Once a Korean male turns 18 (Korean age), his compulsory service in the military comes into effect. However, they do not have to start their service immediately. It’s possible to delay the starting date until the age of 28.

Apart from famous idols and actors, who usually wait since it might negatively affect their careers, most Korean men complete their military service in the early 20s. Typically, they will first graduate high school and complete one or two years of university, and then start their military service. In rare cases, they will wait until they graduate from university before they start their military service.

Does Everyone Serve In Active Duty?

It’s expected that all men of good physical health serve in active duty, however it is possible to complete military service outside of active duty, such as with police duties.

Also, those who are not in good health are allowed to complete their military service through non-active duty. This could be through social work or other services for the government.

Lastly, those with debilitating diseases, such as diabetes or other conditions, can be exempted from military service altogether. Similar exemptions can also be granted to those with exceptional skills.

For example, some violinists, pianists, and ballet performers can get exemptions from duty. Also, athletes who have won medals in the Olympics, or specifically a gold medal in the Asian Games, are exempted from active duty.

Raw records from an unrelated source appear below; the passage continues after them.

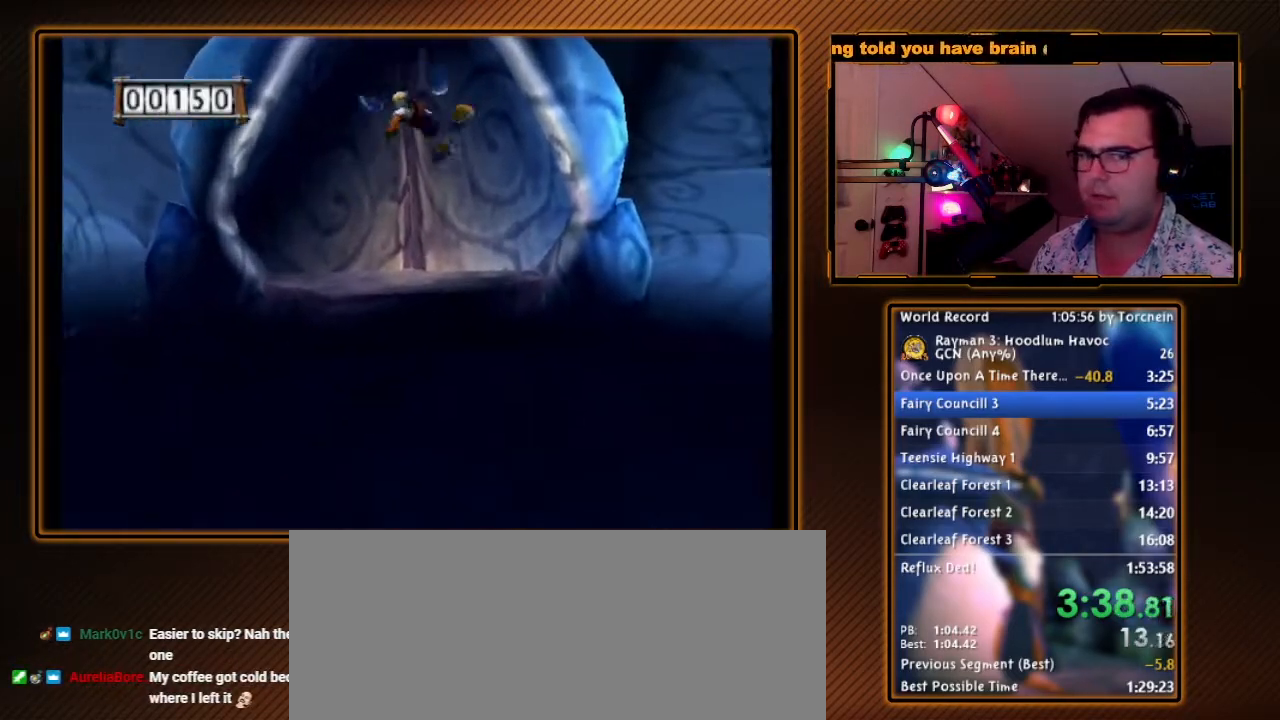
{"buttons": ["R1"], "left_stick": "center", "right_stick": "center", "events": [[17, "R1", "down"], [133, "left_stick", "center"]]}
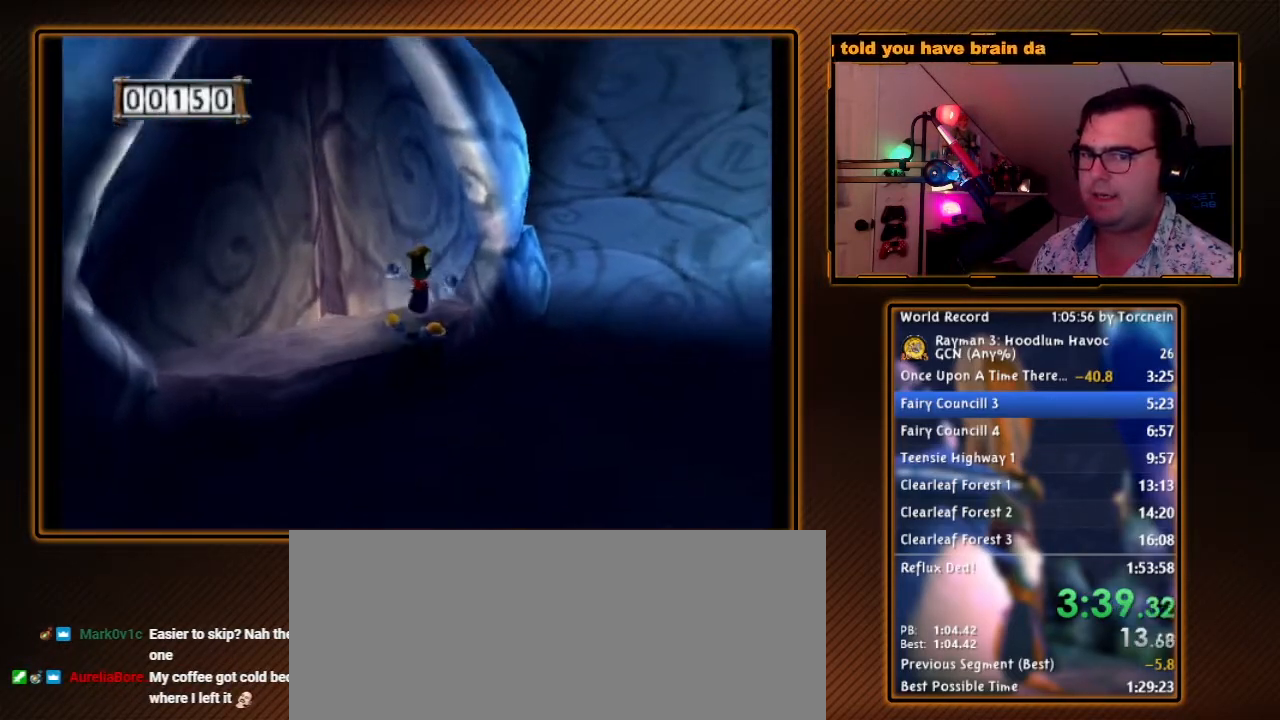
{"buttons": ["R1"], "left_stick": "center", "right_stick": "center", "events": []}
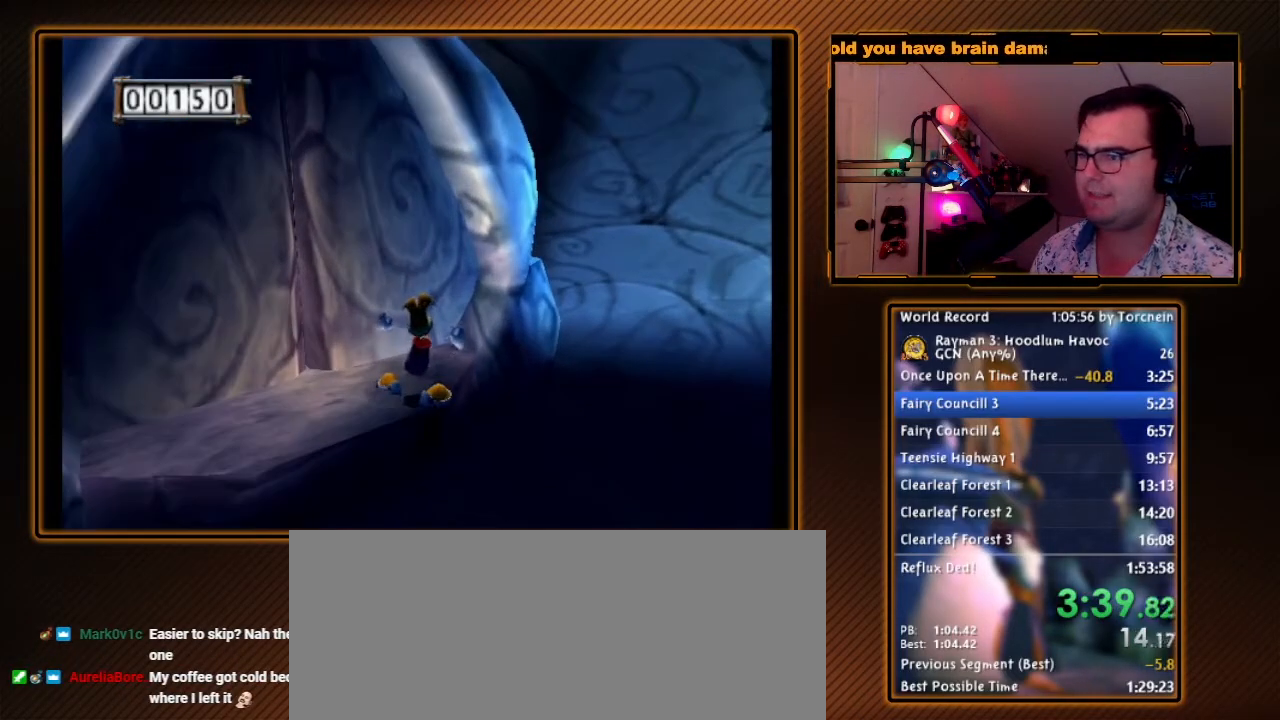
{"buttons": ["Y", "R1"], "left_stick": "center", "right_stick": "center", "events": [[450, "R1", "up"], [483, "R1", "down"], [483, "Y", "down"]]}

These individuals will instead complete the 4 weeks of basic military training, then they can continue their careers so long as they do so for 42 months. Once this period has finished, they’ll attend a few days of military training every year for the next six years, but that’s the extent of their service.

Son Heung Min, who plays for Tottenham Spurs, received an exemption from active duty in 2018, after South Korea won gold in the Asian Games for football.

Objection to military service, for any reason, is not allowed and will lead to jail-time. Dual citizens must also choose one citizenship by their 18th birthday, and will not have to complete their military service if they revoke their Korean citizenship.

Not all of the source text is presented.